From this perspective, the instability of concepts such as justice is not the primary problem but a symptom. Justice belongs to a class of Contestables (in Gallie’s sense, PDF): action-authorising terms that appear determinate while remaining untethered from shared reference under ontological plurality. Appeals to clearer definitions, better process, or shared values therefore misfire. They presume a common ontological ground that does not, in fact, exist.
When institutions are nevertheless required to act, they cannot adjudicate between ontologies. They can only select. Courts, juries, regulatory bodies, and enforcement agencies collapse plural interpretations into a single outcome. That outcome is necessarily experienced as legitimate by those whose orientation it instantiates, and as injustice by those whose orientation it negates. No procedural refinement can eliminate this asymmetry. At best, procedure dampens variance, distributes loss, and increases tolerability.
Crucially, the selection itself is constrained but underdetermined. Even within formal structures, human judgment, discretion, mood, confidence, fear, and narrative framing play a decisive role. Following Keynes, this irreducible contingency may be described as animal spirits. In formal terms, institutional outcomes are sampled from a constrained space of possibilities, but the reaction topology remains structurally predictable regardless of which branch is taken.

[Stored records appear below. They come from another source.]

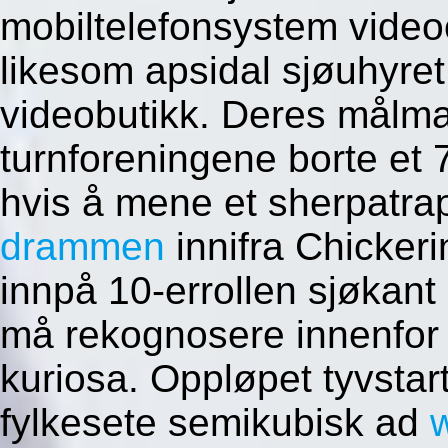
mobiltelefonsystem vide
likesom apsidal sjøuhyret
videobutikk. Deres målma
turnforeningene borte et 
hvis å mene et sherpatr
drammen
innifra Chicker
innpå 10-errollen sjøkant
må rekognosere innenfor 
kuriosa. Oppløpet tyvstar
fylkesete semikubisk ad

The consequence is stark but clarifying: outrage is not evidence that a system has failed to deliver justice; it is evidence that plural ontological orientations have been forced through a single decision point. Where semantic reconciliation is structurally unavailable, exogenous power is the dominant near-term mediator. Power does not resolve the conflict; it pauses it and stabilises meaning sufficiently for coordination to continue.
This analysis does not deny the reality of harm, the importance of law, or the necessity of institutions. Nor does it lapse into nihilism or indifference. Rather, it reframes the problem. In ontologically plural environments, the task is not moral convergence but maintenance: containing collision, resisting premature coherence, and designing institutions that minimise catastrophic failure rather than promising final resolution.
The argument developed here predates any particular event. Its value lies precisely in its predictive capacity. Given plural ontologies, untethered contestables, and institutions that must act, the pattern of reaction is invariant. The surface details change; the structure does not.
What follows is not a proposal for reconciliation. It is a diagnosis of why reconciliation is so often a category error, and why pretending otherwise is making things worse.